"The Con" ein Konzeptalbum zu nennen, ginge zu weit. Inhaltlich und in der Songabfolge derart stringent auf eine kohärente Wirkung bedacht, gaben sich die beiden Schwestern, die acht Minuten nacheinander geboren wurden und beide lesbisch sind, bisher aber noch nicht. Ein Sammelband ist der "Schwindel" gemäß dem Buch-Vergleich der beiden 27-Jährigen. Die Platte produzierte neben den Schwestern auch Chris Walla, ein ehemaliger Radio-DJ und Gitarrist der amerikanischen Rockband Death Cab for Cutie. An den Drums sitzt sein Bandkollege Jason McGerr, Bass spielt Matt Sharp von Weezer.
Die Punk-Attidüde haben Tegan und Sara Quin, wie sie mit Nachnamen heißen, mit "The Con" nun endlich fallen gelassen. Stattdessen driften sie mit treibenden Tracks wie "Relief Next To Me", dem Titeltrack "The Con" oder "Hop A Plane" in Richtung New Wave, mit kitschigen Kinderklaviermelodien wie bei "Back In Your Head" oder dem ungewöhnlich melodischen Song "Burn Your Life Down" flirten sie radiotauglich mit dem Poprock-Genre.
Dafür haben Tegan und Sara jetzt endgültig den idealen Schmelzpunkt für den Mix ihrer Synthesizer- und E-Piano-Sounds mit elektro-akustischen Gitarren gefunden. Dass "The Con" trotzdem "indie" bleibt, dafür sorgen neben den schrillen, gestoßenen Vocals der Mädels ihre Songwriter-Erfahrungen: Wäre die Akkordfolge eines Songs mal allzu vorhersehbar, durchbricht ein Piano-Ostinato die Melodie, man wechselt die Time oder es taucht aus dem Nirgendwo ein Schwestern-Chor auf, der dem Song eine neue Wendung gibt.

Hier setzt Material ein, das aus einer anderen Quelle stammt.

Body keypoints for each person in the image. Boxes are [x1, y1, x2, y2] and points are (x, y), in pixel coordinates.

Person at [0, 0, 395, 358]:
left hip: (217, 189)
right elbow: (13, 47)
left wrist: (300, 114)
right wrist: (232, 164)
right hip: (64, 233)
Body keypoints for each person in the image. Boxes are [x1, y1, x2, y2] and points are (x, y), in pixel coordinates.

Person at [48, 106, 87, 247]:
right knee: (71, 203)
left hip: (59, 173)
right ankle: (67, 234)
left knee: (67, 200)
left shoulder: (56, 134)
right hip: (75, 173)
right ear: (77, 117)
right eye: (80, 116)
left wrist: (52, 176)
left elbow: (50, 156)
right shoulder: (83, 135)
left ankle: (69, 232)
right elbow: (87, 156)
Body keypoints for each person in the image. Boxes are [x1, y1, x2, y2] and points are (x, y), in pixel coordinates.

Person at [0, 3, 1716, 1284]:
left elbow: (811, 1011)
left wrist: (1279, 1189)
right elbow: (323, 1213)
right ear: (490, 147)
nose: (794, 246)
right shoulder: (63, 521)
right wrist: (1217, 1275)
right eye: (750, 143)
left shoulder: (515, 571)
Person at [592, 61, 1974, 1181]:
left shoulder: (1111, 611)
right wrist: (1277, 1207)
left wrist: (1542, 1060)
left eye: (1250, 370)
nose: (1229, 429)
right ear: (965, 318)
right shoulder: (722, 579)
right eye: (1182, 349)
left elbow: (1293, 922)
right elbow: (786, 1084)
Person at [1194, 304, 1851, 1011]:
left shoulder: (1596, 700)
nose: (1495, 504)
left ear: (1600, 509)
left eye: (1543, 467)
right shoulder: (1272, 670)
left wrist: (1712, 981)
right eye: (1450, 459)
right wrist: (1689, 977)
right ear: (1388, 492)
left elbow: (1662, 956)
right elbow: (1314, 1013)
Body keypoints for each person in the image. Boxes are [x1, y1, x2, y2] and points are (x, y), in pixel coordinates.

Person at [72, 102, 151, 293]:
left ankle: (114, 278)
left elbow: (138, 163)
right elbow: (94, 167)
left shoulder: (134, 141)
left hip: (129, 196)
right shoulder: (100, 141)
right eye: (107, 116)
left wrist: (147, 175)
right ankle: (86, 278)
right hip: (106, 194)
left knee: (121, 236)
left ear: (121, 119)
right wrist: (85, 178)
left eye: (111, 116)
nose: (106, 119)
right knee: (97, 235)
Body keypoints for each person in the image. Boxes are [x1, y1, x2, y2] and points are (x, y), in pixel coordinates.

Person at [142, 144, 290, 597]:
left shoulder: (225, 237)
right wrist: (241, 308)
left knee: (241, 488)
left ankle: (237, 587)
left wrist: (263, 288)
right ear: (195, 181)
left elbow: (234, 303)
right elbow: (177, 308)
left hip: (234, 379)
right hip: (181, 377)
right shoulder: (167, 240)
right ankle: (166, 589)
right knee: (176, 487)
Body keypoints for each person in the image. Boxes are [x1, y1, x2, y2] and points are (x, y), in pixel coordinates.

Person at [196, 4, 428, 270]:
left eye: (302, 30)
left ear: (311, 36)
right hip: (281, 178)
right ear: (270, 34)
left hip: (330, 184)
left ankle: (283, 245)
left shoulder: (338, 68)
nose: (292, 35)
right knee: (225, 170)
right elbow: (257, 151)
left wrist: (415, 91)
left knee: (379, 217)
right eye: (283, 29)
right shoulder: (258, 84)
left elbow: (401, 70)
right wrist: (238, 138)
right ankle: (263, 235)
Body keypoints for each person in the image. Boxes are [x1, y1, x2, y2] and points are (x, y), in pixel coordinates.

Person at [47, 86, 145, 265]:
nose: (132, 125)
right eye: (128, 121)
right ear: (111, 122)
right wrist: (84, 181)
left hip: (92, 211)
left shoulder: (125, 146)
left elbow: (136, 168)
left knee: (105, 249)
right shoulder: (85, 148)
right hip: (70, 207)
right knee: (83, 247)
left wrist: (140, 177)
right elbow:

Den Konzept-Charakter der Platte unterstreichen mehrere 1:30-Minuten Songs, die wie Interludes wirken und beim Durchhören den nächsten Track einleiten. Themen der Platte sind all die Dinge, die man als "human issues" klassifizieren würde. Dazu zählen bei den Schwestern aber nicht nur Liebesgesäusel und Beziehungskisten sondern auch, oder vor allem, Selbst- und Fremdachtung, Aufrichtigkeit und Ehrlichkeit. Was vielleicht mit ein Grund ist, warum Heteros sich die beiden Mädels nicht als Band FÜR Lesben wegnehmen lassen wollen. Selten klingen Popsongs so wenig nach Gefühlsduselei und meinen doch so viel.